Astronomers have traced a repeating radio signal back to a rocky, Earth-sized exoplanet that appears to have one of the crucial factors that make a world habitable: a magnetic field.

The planet is known as YZ Ceti b, and it's orbiting a small red dwarf star located around 12 light-years from Earth.

"The search for potentially habitable or life-bearing worlds in other solar systems depends in part on being able to determine if rocky, Earth-like exoplanets actually have magnetic fields," said Joe Pesce, the program director of the US National Science Foundation's National Radio Astronomy Observatory, which supported the work.

"This research shows not only that this particular rocky exoplanet likely has a magnetic field but provides a promising method to find more."

A magnetic field is what stops a planet's atmosphere from being stripped away by powerful stellar winds.

Mars, for example, used to have an atmosphere and was a warm and wet planet before it lost its magnetic field and, without its protection, its atmosphere was gradually eroded away by plasma from our Sun.

Jupiter, Saturn, Uranus, and Neptune still have magnetic fields in our Solar System.
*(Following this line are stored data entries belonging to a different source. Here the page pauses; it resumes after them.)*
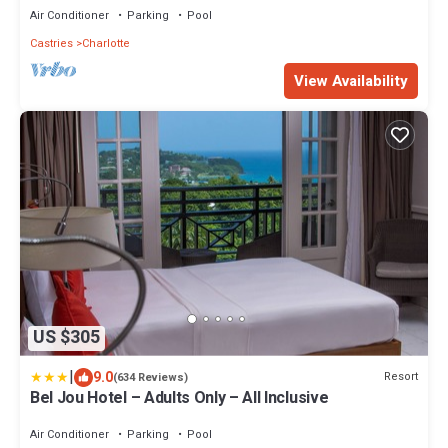
Air Conditioner
Parking
Pool
Castries
Charlotte
View Availability
US $305
|
9.0
Resort
(634 Reviews)
Bel Jou Hotel – Adults Only – All Inclusive
Air Conditioner
Parking
Pool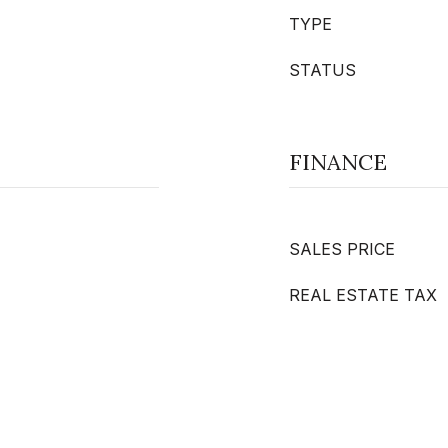
TYPE
STATUS
FINANCE
SALES PRICE
REAL ESTATE TAX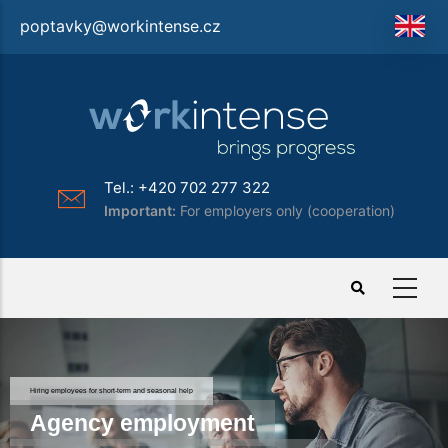
Skip
poptavky@workintense.cz
to
main
content
Tel.: +420 702 277 322
Important:
For employers only (cooperation)
Hiring employees for short-term and seasonal help
Agency employment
And in the past, astronomers have found evidence of larger exoplanets with their own magnetic fields.

But up until now we've not been able to identify magnetic fields on smaller, rocky worlds outside our Solar System. In fact, we've not even had a reliable way to even look for them.
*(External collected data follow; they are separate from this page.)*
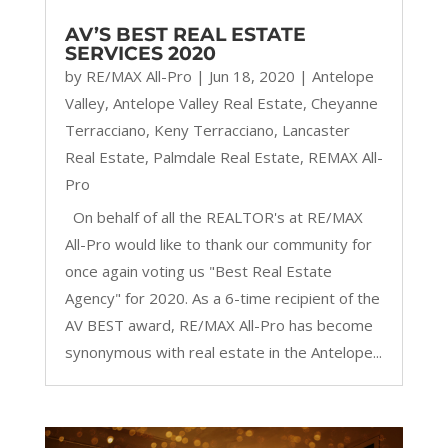
AV’S BEST REAL ESTATE
SERVICES 2020
by
RE/MAX All-Pro
|
Jun 18, 2020
|
Antelope
Valley
,
Antelope Valley Real Estate
,
Cheyanne
Terracciano
,
Keny Terracciano
,
Lancaster
Real Estate
,
Palmdale Real Estate
,
REMAX All-
Pro
On behalf of all the REALTOR's at RE/MAX
All-Pro would like to thank our community for
once again voting us "Best Real Estate
Agency" for 2020. As a 6-time recipient of the
AV BEST award, RE/MAX All-Pro has become
synonymous with real estate in the Antelope...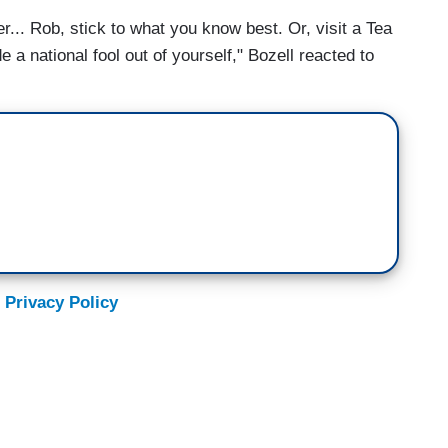
ter... Rob, stick to what you know best. Or, visit a Tea
 a national fool out of yourself," Bozell reacted to
 Privacy Policy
It turns out, the repeating radio signal may be the clue we need. The team believes it's being caused by the planet's magnetic field interacting with YZ Ceti, the star it orbits.

Planet orbiting a star
Conceptual rendering of interactions between a prospective exoplanet and its star.
(National Science Foundation/Alice Kitterman)
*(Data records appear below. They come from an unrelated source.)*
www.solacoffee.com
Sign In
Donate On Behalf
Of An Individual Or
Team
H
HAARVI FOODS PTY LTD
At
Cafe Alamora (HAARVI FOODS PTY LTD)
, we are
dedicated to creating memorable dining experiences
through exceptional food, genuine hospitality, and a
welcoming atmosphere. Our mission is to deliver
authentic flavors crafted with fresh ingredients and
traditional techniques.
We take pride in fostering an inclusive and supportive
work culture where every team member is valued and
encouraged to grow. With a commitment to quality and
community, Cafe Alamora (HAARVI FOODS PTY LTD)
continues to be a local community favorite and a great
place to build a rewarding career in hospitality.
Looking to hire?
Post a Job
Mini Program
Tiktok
Before you get too excited, it's unlikely that YZ Ceti b is teeming with life as we know it, even if it does have a magnetic field. The rocky exoplanet is situated so close to YZ Ceti that its orbit is just two days (for comparison: our Sun's closest planet, Mercury, takes 88 days to complete a full orbit).

But if the planet's magnetic field is confirmed with further observations, it means we'll finally have a way to detect more life-friendly worlds like it in future, which is incredibly exciting in the search for habitable planets.

The signal was picked up by the Karl G. Jansky Very Large Array in New Mexico and identified when astronomer Jackie Villadsen from Bucknell University in Pennsylvania was looking over the data at home on a weekend.

"I'm seeing this thing that no one has seen happen before," Villadsen told Jason Stoughton in a press release for the National Science Foundation.

"We saw the initial burst and it looked beautiful," added astronomer Sebastian Pineda, the other researcher on the paper, from the University of Colorado, Boulder.

"When we saw it again, it was very indicative that, OK, maybe we really have something here."

So what's causing the signal? The current hypothesis is that the powerful radio waves are being generated as the planet's magnetic field barges through the plasma spewed out by its star.

For this reason, YZ Ceti b – with its very short orbit – is a prime candidate to pick up a magnetic field, interacting with its star more frequently and violently to generate radio waves strong enough to be detectable all the way from Earth.

"We're looking for planets that are really close to their stars and are a similar size to Earth. These planets are way too close to their stars to be somewhere you could live, but because they are so close the planet is kind of plowing through a bunch of stuff coming off the star," said Villadsen.

"If the planet has a magnetic field and it plows through enough star stuff, it will cause the star to emit bright radio waves."

This is essentially what the team saw: across five observing periods, Villadsen and Pineda found powerful radio signals blasted out by YZ Ceti, almost in sync with the orbital period of YZ Ceti b, which indicates that it's the interaction between the planet and the star creating them.

Based on the strength of the radio waves, the team were able to show that they could be explained by the planet having a magnetic field. If confirmed, it would be the first rocky, Earth-sized exoplanet shown to have one.

But even though the evidence so far is compelling, there's still not enough to rule out that something else is causing the stellar radio waves.

There's also the fact that the radio waves were "nearly" (but not perfectly) lined up with the planet's orbital period to consider.

This could be caused by a tilt in the planet's magnetic field, the team explain in their paper, similar to the tilt in Jupiter's magnetic field. But further observations are needed before we know for sure what we're seeing.

"It's going to be a lot of follow-up work before a really strong confirmation of radio waves caused by a planet comes out," Villadsen told the National Science Foundation.

"Once we show that this is really happening, we'll be able to do it more systematically. We're at the beginning of it."

Thankfully there are new radio facilities coming online all the time and so our ability to 'listen' to the stars is getting better and better. It's only a matter of time before we pinpoint a planet that has what we're looking for – a magnetic field that reminds us of home.

The research has been published in Nature Astronomy.